- Activity: Turn the material into a numbered list, starting at its beginning and ending at the line that contains "left wrist: (571, 300, -17)". Omit blank lines and leave out the pictures.

╔══

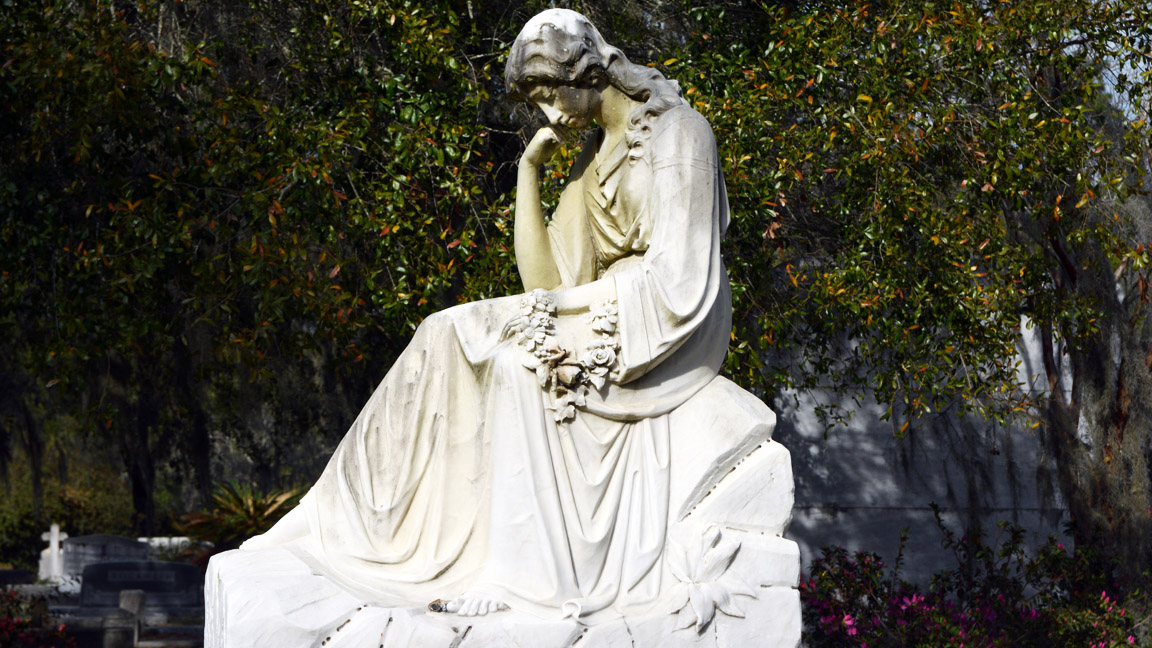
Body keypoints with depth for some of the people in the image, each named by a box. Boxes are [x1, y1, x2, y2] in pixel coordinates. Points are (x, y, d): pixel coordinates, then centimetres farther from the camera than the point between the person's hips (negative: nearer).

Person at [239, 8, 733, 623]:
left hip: (668, 331, -8)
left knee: (521, 362, -31)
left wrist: (571, 300, -17)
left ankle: (524, 575, -26)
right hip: (602, 315, 8)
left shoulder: (677, 133, -11)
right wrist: (529, 167, 2)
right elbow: (546, 278, 6)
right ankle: (341, 520, -8)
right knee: (449, 337, -9)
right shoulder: (594, 152, 15)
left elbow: (677, 278, -19)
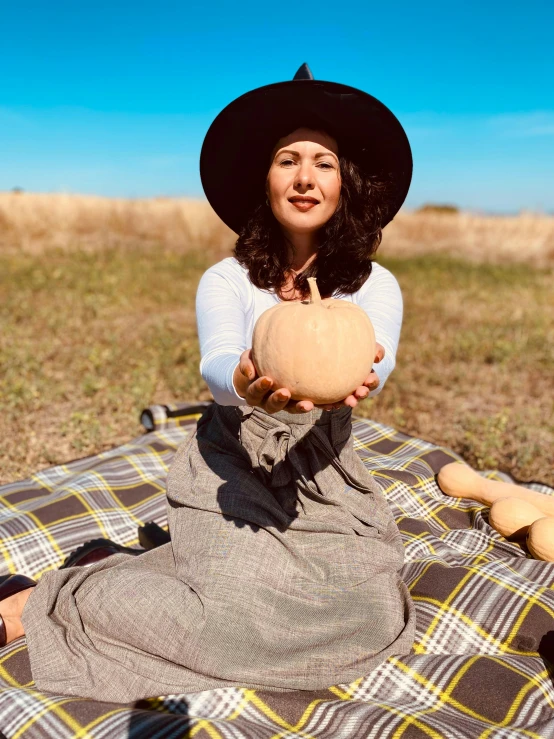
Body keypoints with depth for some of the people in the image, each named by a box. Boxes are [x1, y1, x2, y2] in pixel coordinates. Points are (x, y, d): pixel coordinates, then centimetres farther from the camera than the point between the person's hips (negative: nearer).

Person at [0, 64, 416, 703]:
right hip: (231, 470, -3)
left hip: (325, 478, 4)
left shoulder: (374, 285, -3)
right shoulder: (227, 279, -7)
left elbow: (377, 362, -22)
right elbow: (217, 364, -24)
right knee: (249, 614, -21)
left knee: (370, 609, -16)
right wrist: (249, 387, -49)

╚══

- Completed exercise:
1. Body keypoints with depth for some of the people in the image, each named by a box. Boxes are [x1, y1, x2, y2] in pixel coordinates. Points are (x, y, d): pixel coordinates, then centimetres farther from the camera than the point between the person's hips (negative: nearer).
2. Person at [239, 8, 733, 623]:
3. left hip: (668, 331, -8)
4. left knee: (521, 362, -31)
5. left wrist: (571, 300, -17)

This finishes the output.